* INSTRUCTIONS TO FOLLOW
Filter the entries for the word "modifying". Copy each line that has it.

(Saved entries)
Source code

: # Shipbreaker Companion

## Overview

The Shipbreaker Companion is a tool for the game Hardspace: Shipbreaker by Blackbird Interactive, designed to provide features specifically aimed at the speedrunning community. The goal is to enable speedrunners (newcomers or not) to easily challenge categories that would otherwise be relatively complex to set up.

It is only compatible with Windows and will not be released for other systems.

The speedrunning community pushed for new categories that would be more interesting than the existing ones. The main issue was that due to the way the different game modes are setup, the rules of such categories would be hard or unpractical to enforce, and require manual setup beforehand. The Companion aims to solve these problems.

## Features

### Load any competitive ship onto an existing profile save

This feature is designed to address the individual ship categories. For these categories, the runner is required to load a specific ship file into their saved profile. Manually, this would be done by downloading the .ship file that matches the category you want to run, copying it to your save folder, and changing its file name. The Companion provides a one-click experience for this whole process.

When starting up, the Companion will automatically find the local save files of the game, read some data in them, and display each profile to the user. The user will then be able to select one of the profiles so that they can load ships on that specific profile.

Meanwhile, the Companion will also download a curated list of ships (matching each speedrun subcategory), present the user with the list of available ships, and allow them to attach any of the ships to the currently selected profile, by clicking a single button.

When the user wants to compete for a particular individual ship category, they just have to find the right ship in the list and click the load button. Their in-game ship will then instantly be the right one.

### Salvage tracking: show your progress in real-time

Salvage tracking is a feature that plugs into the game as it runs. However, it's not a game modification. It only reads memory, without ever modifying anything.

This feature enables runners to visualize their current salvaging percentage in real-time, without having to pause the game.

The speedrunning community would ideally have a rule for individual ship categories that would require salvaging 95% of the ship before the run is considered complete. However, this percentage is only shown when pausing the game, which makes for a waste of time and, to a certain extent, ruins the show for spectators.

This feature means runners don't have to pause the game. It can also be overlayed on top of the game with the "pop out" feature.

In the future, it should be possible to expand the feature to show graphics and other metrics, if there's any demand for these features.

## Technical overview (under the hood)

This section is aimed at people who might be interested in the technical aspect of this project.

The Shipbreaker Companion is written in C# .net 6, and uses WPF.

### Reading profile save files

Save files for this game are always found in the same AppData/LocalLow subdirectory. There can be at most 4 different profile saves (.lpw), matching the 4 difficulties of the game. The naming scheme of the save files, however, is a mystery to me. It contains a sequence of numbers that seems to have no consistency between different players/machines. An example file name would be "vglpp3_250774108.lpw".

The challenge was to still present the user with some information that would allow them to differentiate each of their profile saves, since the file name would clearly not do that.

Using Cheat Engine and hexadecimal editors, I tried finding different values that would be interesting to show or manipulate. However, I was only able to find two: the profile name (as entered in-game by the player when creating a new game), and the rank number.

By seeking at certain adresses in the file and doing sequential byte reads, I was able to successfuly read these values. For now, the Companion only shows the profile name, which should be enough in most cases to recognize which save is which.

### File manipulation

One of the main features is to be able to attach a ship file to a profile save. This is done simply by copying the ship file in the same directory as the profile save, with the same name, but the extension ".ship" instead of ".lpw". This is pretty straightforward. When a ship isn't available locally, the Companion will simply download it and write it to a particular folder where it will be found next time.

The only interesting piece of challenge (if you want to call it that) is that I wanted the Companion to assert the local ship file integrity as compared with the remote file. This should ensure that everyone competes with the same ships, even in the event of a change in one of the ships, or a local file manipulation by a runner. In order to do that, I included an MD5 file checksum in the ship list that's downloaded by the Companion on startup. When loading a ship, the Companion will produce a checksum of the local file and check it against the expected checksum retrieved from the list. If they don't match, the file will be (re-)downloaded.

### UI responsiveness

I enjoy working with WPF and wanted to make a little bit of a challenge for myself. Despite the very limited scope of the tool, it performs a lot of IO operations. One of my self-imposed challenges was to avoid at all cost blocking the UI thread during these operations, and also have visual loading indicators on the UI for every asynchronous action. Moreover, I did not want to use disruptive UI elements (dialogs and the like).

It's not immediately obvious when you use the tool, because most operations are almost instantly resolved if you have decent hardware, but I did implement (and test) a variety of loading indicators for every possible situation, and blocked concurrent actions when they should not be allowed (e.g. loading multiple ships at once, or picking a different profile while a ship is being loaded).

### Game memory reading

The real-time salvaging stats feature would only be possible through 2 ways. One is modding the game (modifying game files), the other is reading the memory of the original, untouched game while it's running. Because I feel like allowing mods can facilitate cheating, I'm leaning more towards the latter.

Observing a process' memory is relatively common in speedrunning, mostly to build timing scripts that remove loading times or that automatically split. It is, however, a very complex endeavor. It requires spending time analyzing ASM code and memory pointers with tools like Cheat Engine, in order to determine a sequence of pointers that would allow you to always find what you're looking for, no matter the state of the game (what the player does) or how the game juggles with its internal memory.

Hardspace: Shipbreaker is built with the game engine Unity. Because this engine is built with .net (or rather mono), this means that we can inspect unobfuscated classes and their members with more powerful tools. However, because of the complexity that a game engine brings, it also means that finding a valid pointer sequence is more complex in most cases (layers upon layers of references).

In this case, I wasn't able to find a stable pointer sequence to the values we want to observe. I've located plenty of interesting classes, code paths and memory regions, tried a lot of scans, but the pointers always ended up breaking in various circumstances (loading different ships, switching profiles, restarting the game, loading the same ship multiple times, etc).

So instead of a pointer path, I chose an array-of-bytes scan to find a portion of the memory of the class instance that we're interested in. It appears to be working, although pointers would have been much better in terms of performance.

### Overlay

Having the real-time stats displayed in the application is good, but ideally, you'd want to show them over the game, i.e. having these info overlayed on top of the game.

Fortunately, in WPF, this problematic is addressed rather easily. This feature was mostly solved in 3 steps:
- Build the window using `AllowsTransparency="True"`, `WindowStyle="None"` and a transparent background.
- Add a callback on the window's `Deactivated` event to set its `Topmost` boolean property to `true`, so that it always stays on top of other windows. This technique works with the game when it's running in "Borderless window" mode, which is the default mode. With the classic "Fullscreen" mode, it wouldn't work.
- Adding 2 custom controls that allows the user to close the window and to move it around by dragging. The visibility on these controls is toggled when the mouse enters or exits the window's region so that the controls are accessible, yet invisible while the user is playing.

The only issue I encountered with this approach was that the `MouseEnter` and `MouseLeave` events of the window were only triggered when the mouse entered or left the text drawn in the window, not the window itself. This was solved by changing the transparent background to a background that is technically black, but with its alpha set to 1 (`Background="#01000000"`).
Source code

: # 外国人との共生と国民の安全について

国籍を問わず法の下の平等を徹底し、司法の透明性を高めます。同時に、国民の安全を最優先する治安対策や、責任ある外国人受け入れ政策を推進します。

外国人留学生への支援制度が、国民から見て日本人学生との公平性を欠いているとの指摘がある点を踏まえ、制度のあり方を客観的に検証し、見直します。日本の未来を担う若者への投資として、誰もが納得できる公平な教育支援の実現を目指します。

* EXERCISE OUTPUT
Salvage tracking is a feature that plugs into the game as it runs. However, it's not a game modification. It only reads memory, without ever modifying anything.
The real-time salvaging stats feature would only be possible through 2 ways. One is modding the game (modifying game files), the other is reading the memory of the original, untouched game while it's running. Because I feel like allowing mods can facilitate cheating, I'm leaning more towards the latter.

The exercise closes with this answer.